I just wanted to say it changed my life completely i had to give up the person i once was and the job i loved and worked so hard at. I am coming up to 8 years i dont know what the future holds, i still suffer from aches and pains, swelling, circulation and mobility problems i have to take things easy and know when i have done to much and like yourself try to forget them and just get on with it like i am normal or the old me and put my illness to the back of my mind, i put on this big brave face to every1 that im ok but when i am alone i struggle, i know exactly what you mean though when you say you dont know if that pain is a clot or just pain do you see the Gp or go to A&E !! i just never know what to do if i saw the gp everytime i had pain id be there everyday but feel nothing was ever explained to me properly. i am under two different hospitals one for my INR and other for Haemotology but they do not access each other and i do not have a good relationship with my Haemotology since my old consultant left and have moved house so dont know my GP either.
I have joined groups like this to gain support and hear other stories in the past few weeks time to get my head out the sand now and gain some knowledge for myself , your story really did stand out to me as your thoughts and experience was just like mine. I have also read a book called Talking about Lupus that has really opened my mind and answered lots of unanswered questions for me i no longer feel i am going mad. I have got my first ever Rheumatology appointment in march so i hope that it will all start to make more sense and not feel i have been let down in knowledge and understanding
I understand the feeling of grief, the living with uncertainty is scary, the tragic problems with pregnancy and deliveries.
I too have had the dvt`s and Pe`s and I don`t want anymore.
I count my blessings every day that I have my 3 beautiful children + gorgeous step son (they read these blogs so not leave any of them out) helps them understand there crazy mum.
I too hope for more understanding of Aps and better treatments,
I hope we can help and be here when you need to unload, rant and share the bad days and hopefully the good ones.
You are not alone for what that's worth. Make the best of each day and pray that you'll have another day tomorrow and be thankful every morning when you awaken. I have strong faith and that gives me strength to face each day. I have APS, Lupus, Diabetes and Atrial Fibrilation to name a few. I had a stroke in 2009. I am 63 and feel blessed to still be here to enjoy my grandkids. Don't let this disease take control of your life.
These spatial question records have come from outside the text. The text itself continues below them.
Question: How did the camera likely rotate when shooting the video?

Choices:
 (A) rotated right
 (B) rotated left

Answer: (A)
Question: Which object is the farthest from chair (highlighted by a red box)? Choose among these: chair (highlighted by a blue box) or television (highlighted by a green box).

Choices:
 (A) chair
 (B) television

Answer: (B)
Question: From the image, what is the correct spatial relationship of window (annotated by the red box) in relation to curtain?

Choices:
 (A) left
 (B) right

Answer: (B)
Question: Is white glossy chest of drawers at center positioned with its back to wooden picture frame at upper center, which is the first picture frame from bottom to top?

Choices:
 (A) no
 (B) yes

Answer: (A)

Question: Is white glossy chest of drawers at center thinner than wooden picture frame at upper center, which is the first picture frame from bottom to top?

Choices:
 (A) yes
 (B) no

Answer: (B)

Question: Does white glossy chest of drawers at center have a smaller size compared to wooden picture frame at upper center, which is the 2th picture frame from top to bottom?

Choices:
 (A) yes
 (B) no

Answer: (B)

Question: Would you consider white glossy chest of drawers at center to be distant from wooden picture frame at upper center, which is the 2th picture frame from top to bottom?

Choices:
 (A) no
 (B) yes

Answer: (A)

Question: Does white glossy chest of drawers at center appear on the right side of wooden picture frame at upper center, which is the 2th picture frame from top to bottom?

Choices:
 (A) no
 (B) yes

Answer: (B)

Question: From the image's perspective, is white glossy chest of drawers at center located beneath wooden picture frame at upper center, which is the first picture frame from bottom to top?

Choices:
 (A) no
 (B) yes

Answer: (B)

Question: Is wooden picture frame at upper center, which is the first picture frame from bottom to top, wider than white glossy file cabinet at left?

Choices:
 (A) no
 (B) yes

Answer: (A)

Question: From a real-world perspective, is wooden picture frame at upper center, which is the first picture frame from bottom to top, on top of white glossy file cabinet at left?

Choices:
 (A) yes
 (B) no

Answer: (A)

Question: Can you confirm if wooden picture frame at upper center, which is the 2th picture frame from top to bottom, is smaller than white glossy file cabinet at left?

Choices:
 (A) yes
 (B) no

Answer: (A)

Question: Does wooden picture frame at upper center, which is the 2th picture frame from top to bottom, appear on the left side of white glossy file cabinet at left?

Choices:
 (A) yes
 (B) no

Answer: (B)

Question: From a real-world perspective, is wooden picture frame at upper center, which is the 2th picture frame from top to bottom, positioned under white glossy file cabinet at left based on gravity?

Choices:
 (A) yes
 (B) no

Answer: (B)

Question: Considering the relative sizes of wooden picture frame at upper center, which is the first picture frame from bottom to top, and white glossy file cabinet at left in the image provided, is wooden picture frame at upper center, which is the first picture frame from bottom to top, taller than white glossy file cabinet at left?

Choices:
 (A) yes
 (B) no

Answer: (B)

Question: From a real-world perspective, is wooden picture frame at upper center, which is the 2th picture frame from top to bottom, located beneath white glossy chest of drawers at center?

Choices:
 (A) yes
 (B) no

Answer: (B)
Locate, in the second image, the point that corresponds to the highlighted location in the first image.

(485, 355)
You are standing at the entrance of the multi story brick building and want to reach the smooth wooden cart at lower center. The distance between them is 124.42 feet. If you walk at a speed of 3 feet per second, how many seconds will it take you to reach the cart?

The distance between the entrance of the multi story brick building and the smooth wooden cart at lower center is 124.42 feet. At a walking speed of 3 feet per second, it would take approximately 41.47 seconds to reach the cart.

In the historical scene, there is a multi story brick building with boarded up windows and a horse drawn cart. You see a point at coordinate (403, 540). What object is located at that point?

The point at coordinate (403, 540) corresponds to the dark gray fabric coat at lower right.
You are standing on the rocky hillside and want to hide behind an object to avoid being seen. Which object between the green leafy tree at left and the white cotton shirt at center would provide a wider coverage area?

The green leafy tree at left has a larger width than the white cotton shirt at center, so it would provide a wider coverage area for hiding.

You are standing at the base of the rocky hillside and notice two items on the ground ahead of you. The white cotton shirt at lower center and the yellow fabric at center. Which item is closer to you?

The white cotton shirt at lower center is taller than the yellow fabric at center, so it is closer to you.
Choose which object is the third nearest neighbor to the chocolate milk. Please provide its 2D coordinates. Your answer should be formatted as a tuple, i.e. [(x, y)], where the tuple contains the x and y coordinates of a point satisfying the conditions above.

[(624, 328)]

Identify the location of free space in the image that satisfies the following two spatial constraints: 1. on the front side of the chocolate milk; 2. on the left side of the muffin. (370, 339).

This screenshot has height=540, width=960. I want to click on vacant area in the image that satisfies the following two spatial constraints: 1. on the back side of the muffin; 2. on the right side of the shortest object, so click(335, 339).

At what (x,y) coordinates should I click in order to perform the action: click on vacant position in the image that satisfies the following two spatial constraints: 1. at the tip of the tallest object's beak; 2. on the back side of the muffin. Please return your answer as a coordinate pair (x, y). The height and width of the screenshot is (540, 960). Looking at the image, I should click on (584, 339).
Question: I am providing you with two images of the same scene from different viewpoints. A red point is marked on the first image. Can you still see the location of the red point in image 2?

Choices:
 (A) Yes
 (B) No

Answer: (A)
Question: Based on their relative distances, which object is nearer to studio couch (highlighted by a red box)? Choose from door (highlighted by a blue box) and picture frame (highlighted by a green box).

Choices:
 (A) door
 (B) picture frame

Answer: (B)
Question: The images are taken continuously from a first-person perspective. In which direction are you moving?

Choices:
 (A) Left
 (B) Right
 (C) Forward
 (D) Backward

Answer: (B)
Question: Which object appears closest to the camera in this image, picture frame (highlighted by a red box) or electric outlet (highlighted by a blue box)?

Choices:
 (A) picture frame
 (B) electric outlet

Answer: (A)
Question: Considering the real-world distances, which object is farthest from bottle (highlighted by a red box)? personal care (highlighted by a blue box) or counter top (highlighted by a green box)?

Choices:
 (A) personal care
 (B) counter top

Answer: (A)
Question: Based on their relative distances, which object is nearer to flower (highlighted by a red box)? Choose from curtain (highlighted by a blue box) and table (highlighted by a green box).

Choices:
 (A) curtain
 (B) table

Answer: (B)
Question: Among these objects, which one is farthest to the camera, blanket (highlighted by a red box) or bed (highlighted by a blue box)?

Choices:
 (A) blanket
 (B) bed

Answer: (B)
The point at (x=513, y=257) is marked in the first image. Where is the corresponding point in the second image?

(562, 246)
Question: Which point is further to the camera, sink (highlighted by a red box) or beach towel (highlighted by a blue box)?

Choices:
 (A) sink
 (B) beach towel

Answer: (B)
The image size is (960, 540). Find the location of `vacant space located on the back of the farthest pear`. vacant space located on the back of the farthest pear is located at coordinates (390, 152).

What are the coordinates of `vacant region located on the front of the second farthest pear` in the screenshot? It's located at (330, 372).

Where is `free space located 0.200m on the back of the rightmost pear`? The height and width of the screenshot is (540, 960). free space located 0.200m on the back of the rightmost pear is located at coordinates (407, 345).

A positive attitude goes a long way. Laugh everyday, but cry if you feel like it. Don't hold any emotions in. Take care of you! Cheryl
Hi Lucky
I was diagnosed over 12 years ago - aged 19 and had my transplant at 24. I live (as it sound like you doo in your update) in concstant denial terrified of crossing from long-term ill to hypochondriac! However sometimes (especially when I have to inject or take pills when i don't want to) it gets to me.
Sadly there's not much to do about it - just try not to be too hard on yourself and fill your life with fun stuff...
I hope you feel happier in yourself too but rest assured, we all understand what you are going through when you have bad patches - it's perfectly normal!